In a study published in Personality and Individual Differences, Jordi reports that emotional well-being—although experienced differently—increased with each of the three types of time-related savoring.
Anticipatory savoring takes place before an event. In our vacation example, it might involve watching films set in our vacation spot or collecting maps or guidebooks to plan an itinerary. When we actively plan or imagine good times ahead, we are practicing anticipatory savoring.
Experiential savoring occurs in the here and now. It involves being mindful of good things happening as you enjoy a fancy breakfast or the smell of the sea while on vacation. It also happens on a daily basis as you look for things and experiences in your life to appreciate and savor.

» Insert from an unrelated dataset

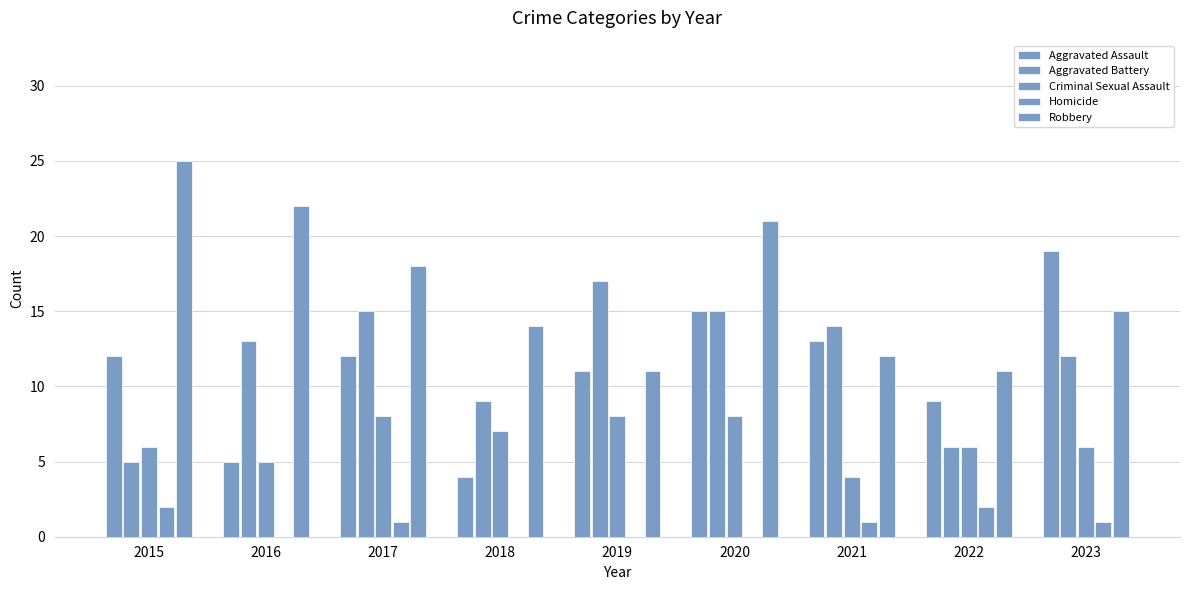

How many categories are shown in the chart?

9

The key is to not put too much pressure on yourself to make the most of each moment. Simply notice the sights, sounds and smells around you. What parts of this moment are most enjoyable?
Reminiscent savoring happens after the fact, when we relive positive moments. We might just drift off
into our memories, or we can create activities to help. Looking at photographs or telling friends about our trip is a great way to ramp up reminiscent savoring. One way to enhance reminiscent savoring is to plan a positive activity at the end of your event. This taps into what scientists call peak-end theory, or the finding that we tend to remember the high point (peak) of an experience as well as the way it ended. To the extent possible, try to plan a favorite activity at the end of your event to help you leverage the peak-end theory. You can use this approach to successfully end meetings, parties or even a workout.
Don’t Be a Wet Blanket
Sometimes we short-circuit our ability to enjoy good times, something scientists refer to as “dampening.” Instead of lingering in good feelings, we cut them short. We dampen our positive emotions when we suppress or minimize good feelings, distract ourselves away from an enjoyable moment, find fault or see only the negative in an otherwise positive situation. Dampening our positive experiences can be seen as an opposite to savoring them.

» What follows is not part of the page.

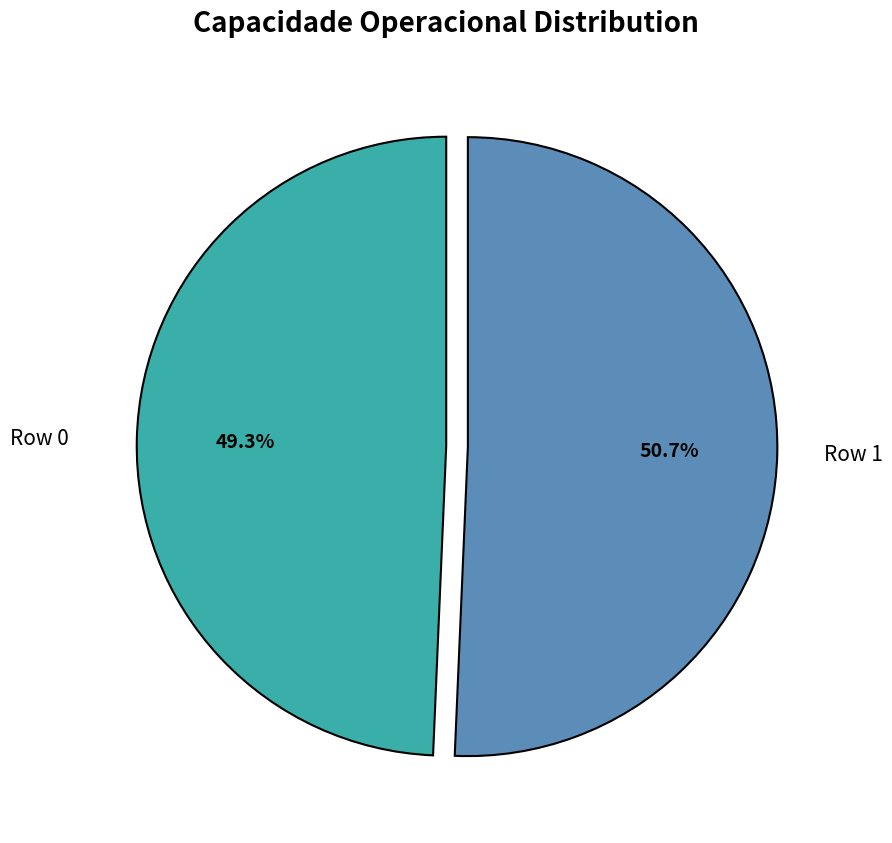

What is the majority slice?

Row 1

“Such individual differences in the propensity to savor or dampen positive emotions may play an important role for one’s overall well-being,” says Jordi, relating it back to Barbara’s research. “Indeed, the broaden-and-build theory suggests that the cultivation of positive emotions helps to build lasting resources that, in turn, enhance life satisfaction, increase the likelihood of experiencing future positive emotions, and foster resilience to negative ones.”

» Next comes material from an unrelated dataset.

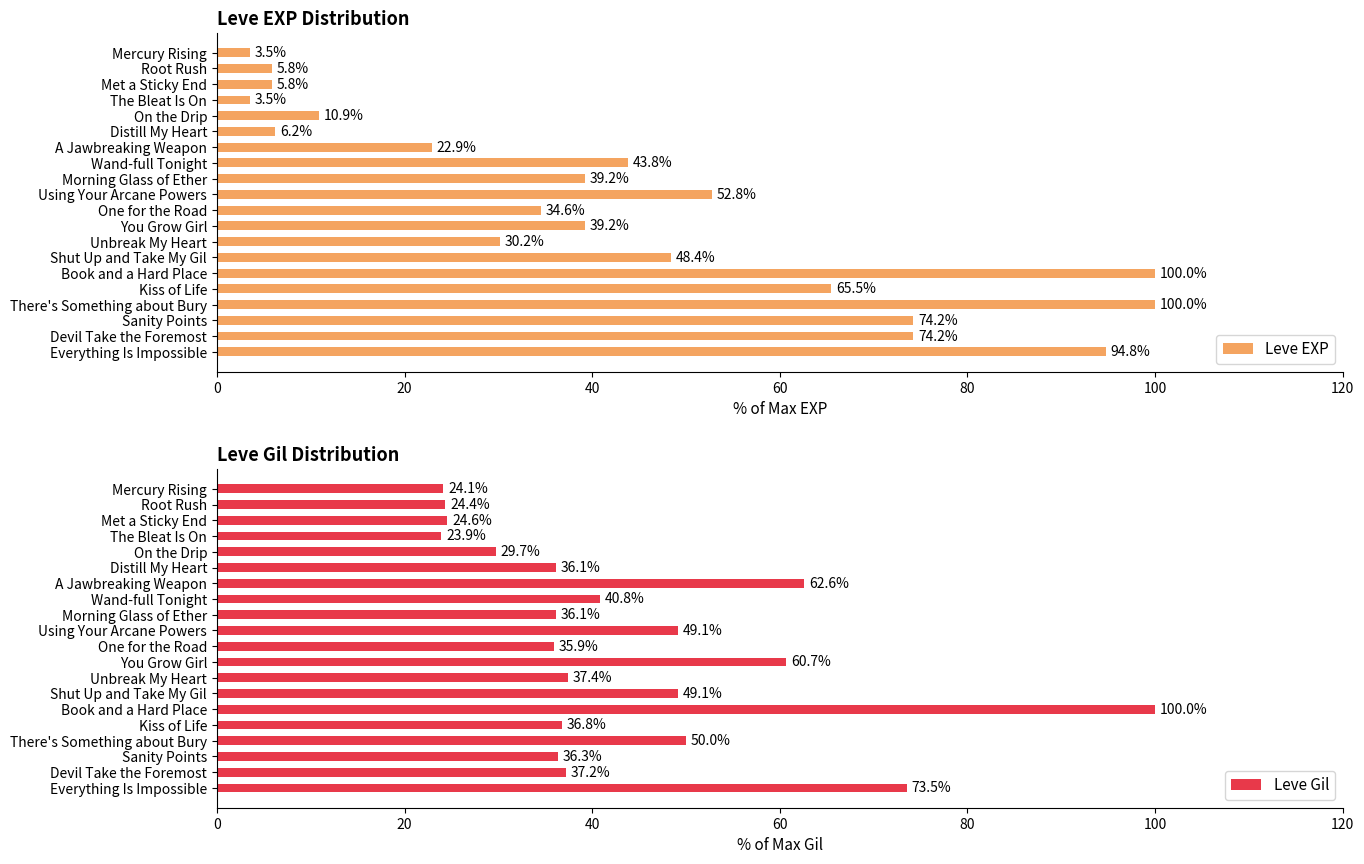

What is the difference between the maximum and second lowest values in the Leve EXP series?

96.5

Sometimes dampening positive emotions is appropriate. If you’ve just been promoted and your co-workers weren’t, for example, postponing any celebratory savoring might be in order.
Don’t Wait, Savor Today
Many of us fall into the trap of thinking that our happiness is just around the corner. Savoring is an active way to notice and enjoy good things already present in our lives.
Sure, there are times when we’ll take big steps to change and improve. We may decide to move to exciting new places or to leave jobs that we no longer find rewarding. But to be truly happy, we need not necessarily make big changes. It could be as simple as changing our perspective, such as Sariah’s decision to focus on the current blessings in her life rather than being overwhelmed by its challenges.
“Positive events may set the stage for people to experience savoring. But positive events alone are not enough to bring about happiness. People need to be able to attend to and appreciate” those positive feelings, Fred says.